Ini merupakan pengungsian massal terbesar di Eropa sejak
Perang Dunia (PD) II yang berakhir pada 1945. Hanya dalam
waktu 24 jam sejak serangan pertama NATO dan AS, puluhan
ribu pengungsi telah mengubah wajah Semenanjung Balkan jadi
ajang balas dendam membabi buta Yugoslavia dan menciptakan
bencana kemanusiaan paling parah di akhir Abad XX ini.

Ramanda Shaqiri (37) masih tak bisa melupakan peristiwa yang
dialaminya. Bersama istri dan dua anaknya, tukang kayu itu
bersembunyi di rumah di Desa Tarna ketika ledakan dan
tembakan terjadi. Setelah suara tembakan hilang, istrinya lari ke
rumah tentangganya. Ia memasuki lubang perlindungan bawah
tanah keluarga Gashi dan menemukan sesosok tubuh bersimbah
darah.

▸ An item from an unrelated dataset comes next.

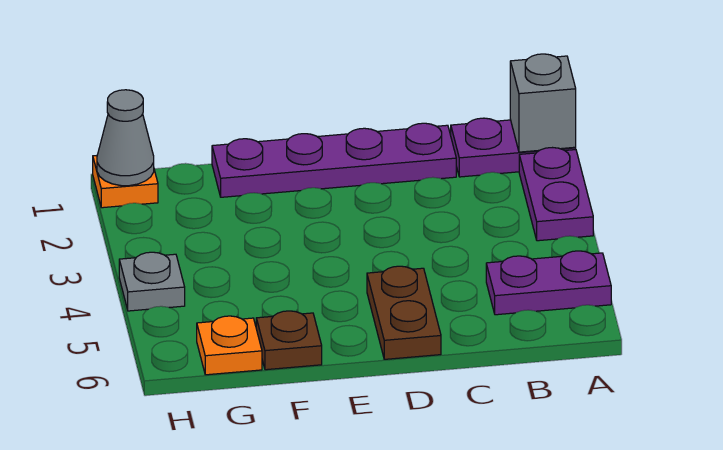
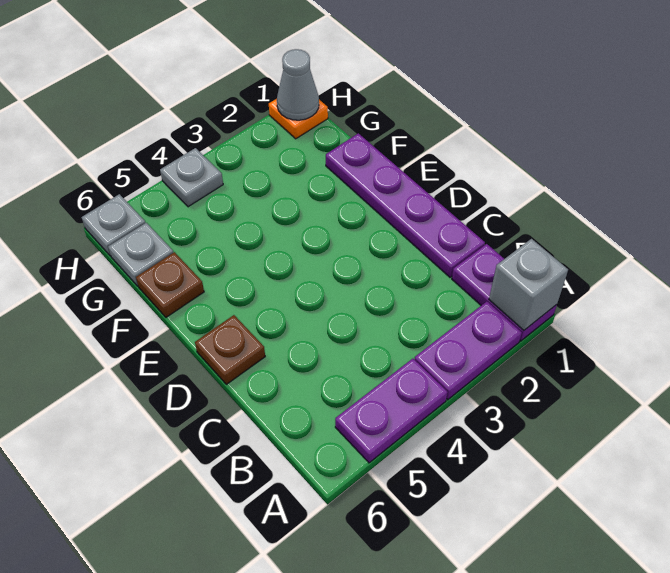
purple plate A5:B5 level 1 -> purple plate A4:A5 level 1
brown plate D5:D6 level 1 -> brown plate D6 level 1
orange plate G6 level 1 -> grey plate G6 level 1
none -> grey plate H6 level 1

Di dalam lubang perlindungan ia menemukan 36 anggota
keluarga Myslym Gashi telah jadi mayat.

Teriakan sang istri memaksa Shaqiri mendatangi rumah itu.
''Polisi Serbia melempar granat ke dalam ruang perlindungan
keluarga Gashi dan dilanjutkan dengan berondongan senjata,''
kata Shaqiri Setelah kejadian itu, Shaqiri membawa keluarganya
menuju desa terdekat untuk mencari perlindungan sementara. Itu
pun tidak lama. Polisi Serbia menyeretnya ke luar rumah
bersama penduduk lainnya, dan dipaksa berteriak ''Hidup
Serbia!'' sambil mengacungkan tiga jari tanda kemenangan.
''Suatu hari nanti, kami akan kembali ke Kosovo,'' tekadnya
penuh yakin. ''Itulah tanah air kami.''

Di Bosnia, ribuan penduduk Sandzak -- kawasan di barat daya
Serbia yang berpenduduk Muslim -- meninggalkan desa mereka
untuk menghindari kemungkinan dipaksa menjadi milisi dan
dipaksa memerangi saudara mereka sasama Muslim di Kosovo.
Wendy Rappaport, juru bicara UNHCR, mengatakan 5.500
Muslim tiba di Bosnia. Mereka kabur setelah Yugoslavia
menyatakan negara dalam keadaan perang.